Reproduce the text of every entry below word for word, omitting the pictures.

■ ■ ■ ■ ■ ■ ■

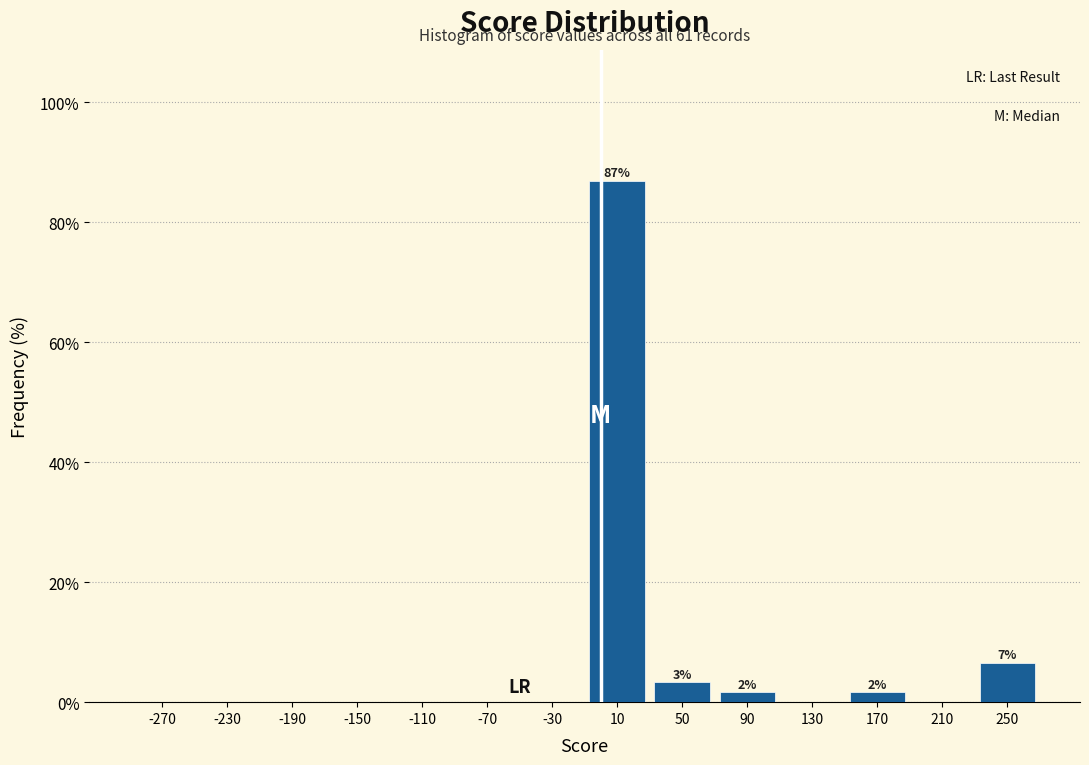

Which range on the x-axis has the tallest bar?

-10 to 30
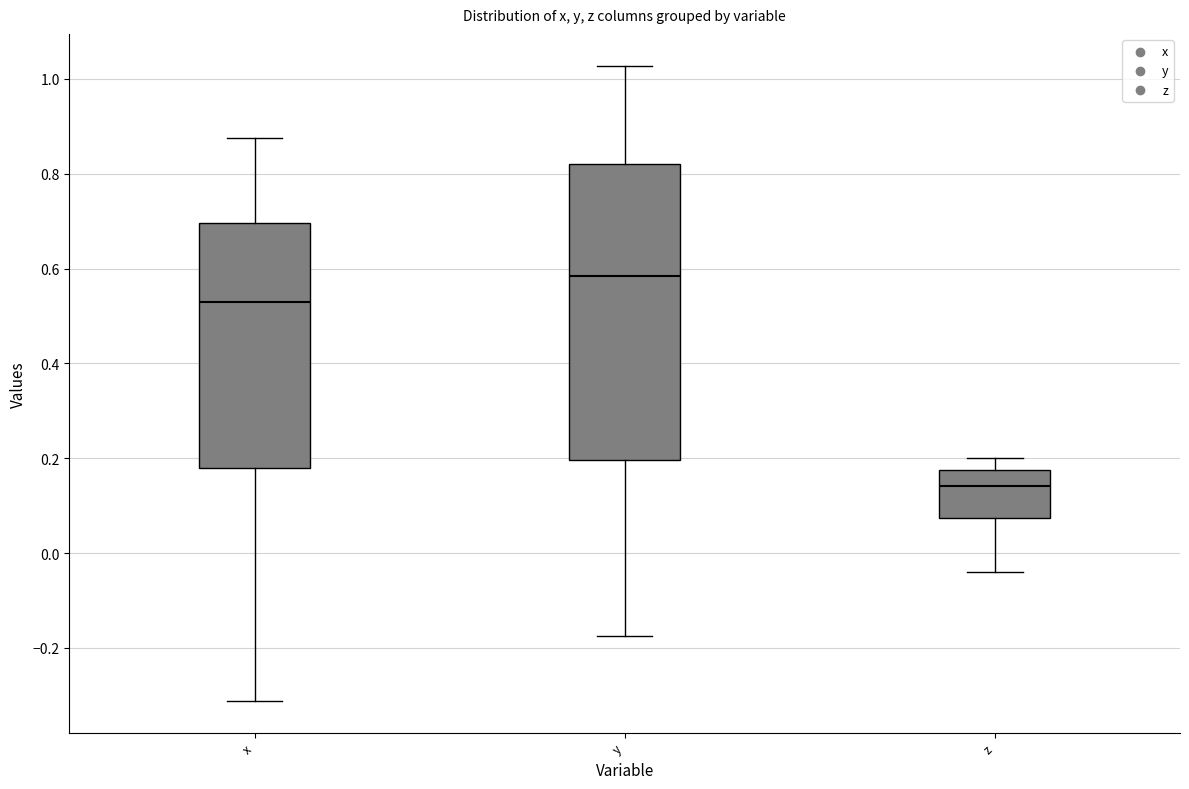

Reading left to right, read every box against the y-axis: the position of its median line, the range the box covers, and the ends of its whiskers. The values are not printed on the chart, so give them approximately, as read against the axis.

x: median 0.52, box 0.18 to 0.70, whiskers -0.32 to 0.88
y: median 0.58, box 0.20 to 0.82, whiskers -0.18 to 1.02
z: median 0.14, box 0.08 to 0.18, whiskers -0.04 to 0.20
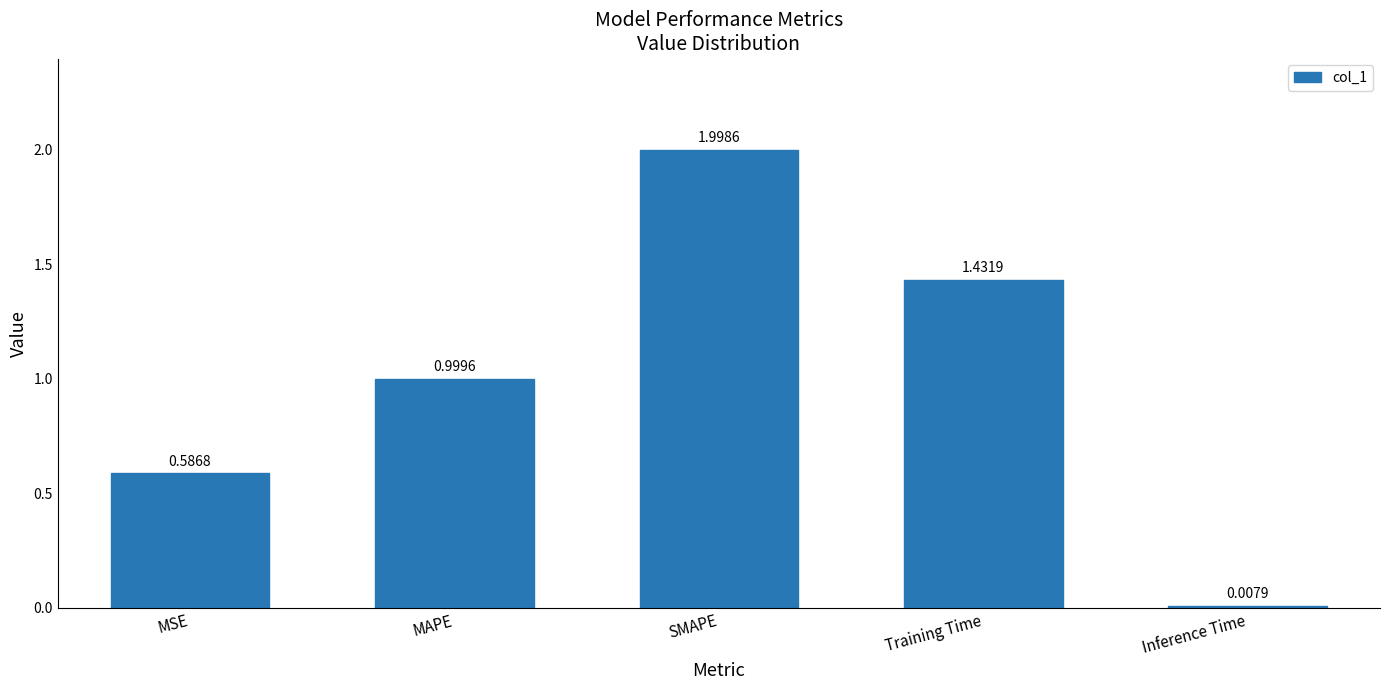

What is the sum of the values at Training Time and SMAPE?

3.4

■ ■ ■ ■ ■ ■ ■

TASK OUTPUT:
Which range on the x-axis has the tallest bar?

-10 to 30

Reading left to right, read every box against the y-axis: the position of its median line, the range the box covers, and the ends of its whiskers. The values are not printed on the chart, so give them approximately, as read against the axis.

x: median 0.52, box 0.18 to 0.70, whiskers -0.32 to 0.88
y: median 0.58, box 0.20 to 0.82, whiskers -0.18 to 1.02
z: median 0.14, box 0.08 to 0.18, whiskers -0.04 to 0.20

What is the sum of the values at Training Time and SMAPE?

3.4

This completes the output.